Link to pdf: Godon2013_EPSL
The contrasting efficiency of erosion beneath cold glacier ice, beneath temperate glacier ice, and on ice-free mountain slopes is one of the key parameters in the development of relief during glacial periods. Detrital geochronology has been applied to the subglacial streams of the north face of the Mont-Blanc massif in order to estimate the efficiency of erosional processes there. Lithologically this area is composed of granite intruded at ~303 Ma within an older polymetamorphic complex. We use macroscopic features (on ~10,000 clasts) and U–Pb dating of zircon (~500 grains) to establish the provenance of the sediment transported by the glacier and its subglacial streams. The lithology of sediment collected from the surface and the base of the glacier is compared with the distribution of bedrock sources. The analysis of this distribution takes into account the glacier’s surface flow lines, the surface areas beneath temperate and cold ice above and below the Equilibrium Line Altitude (ELA), and the extent of the watersheds of the three subglacial meltwater stream outlets located at altitudes of 2300 m, 1760 m and 1450 m.

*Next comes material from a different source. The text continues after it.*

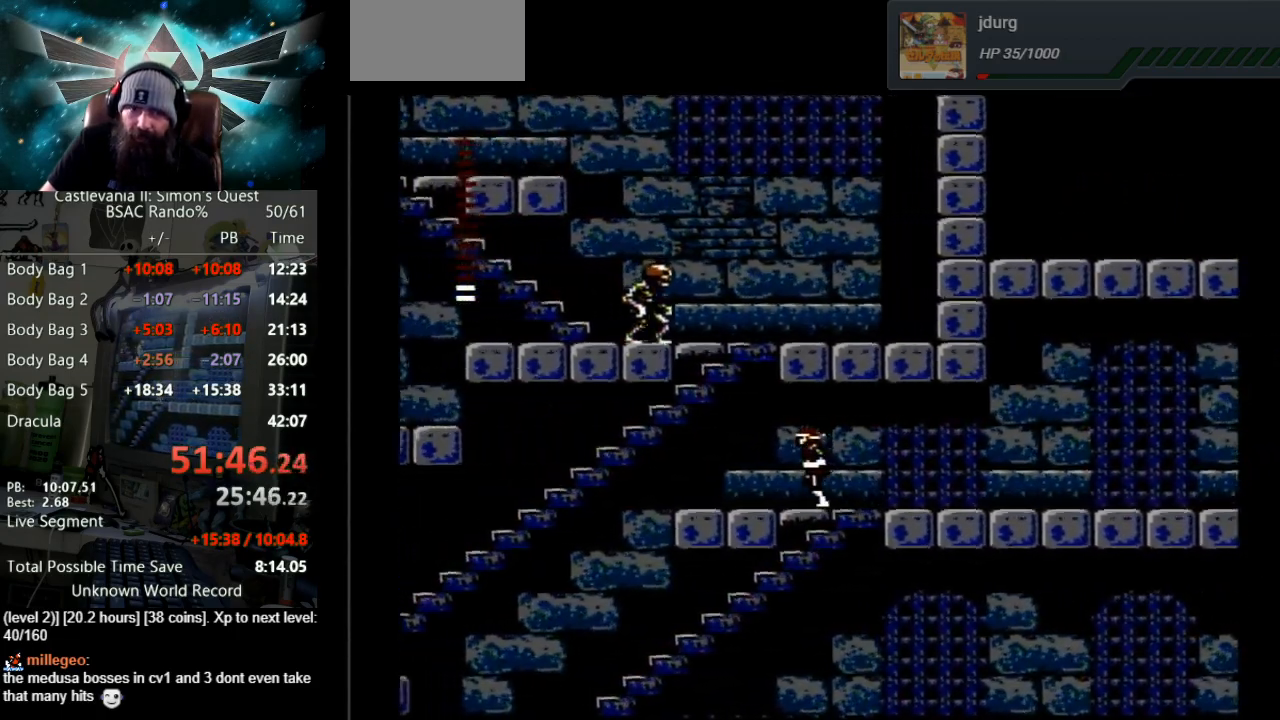
{"buttons": ["DPAD_LEFT"], "events": []}
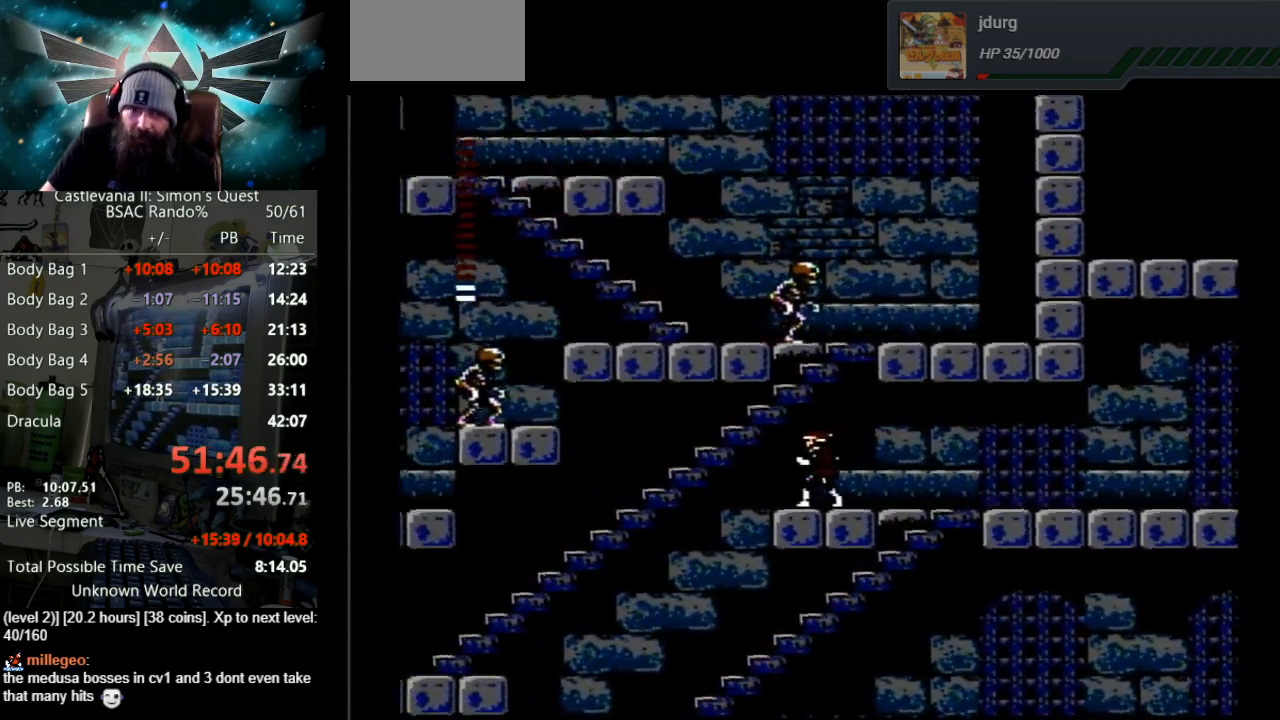
{"buttons": ["A", "DPAD_LEFT"], "events": [[333, "A", "down"]]}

Comparison of the proportions of granite and metamorphics in these samples indicates that (1) glacial transport does not mix the clasts derived from subglacial erosion with the clasts derived from supraglacial deposition, except in the lower part of the ice tongue where supraglacial streams and moulins transfer the supraglacial load to the base of the glacier; (2) the glacial erosion rate beneath the tongue is lower than the erosion rate in adjacent non-glaciated areas; and (3) glacial erosion beneath cold ice is at least 16 times less efficient than erosion beneath temperate ice. The low rates of subglacial erosion on the north face of the Mont-Blanc massif mean that its glaciers are protecting “the roof of Europe” from erosion. A long-term effect of this might be a rise in the maximum altitude of the Alps.
Godon, C., Mugnier, J.-L., Fallourd, R., Paquette, J.-L., Pohl, A., Buoncristiani, J.-F., 2013. The Bossons glacier protects Europe’s summit from erosion. Earth and Planetary Science Letters 375, 135–147. doi:10.1016/j.epsl.2013.05.018.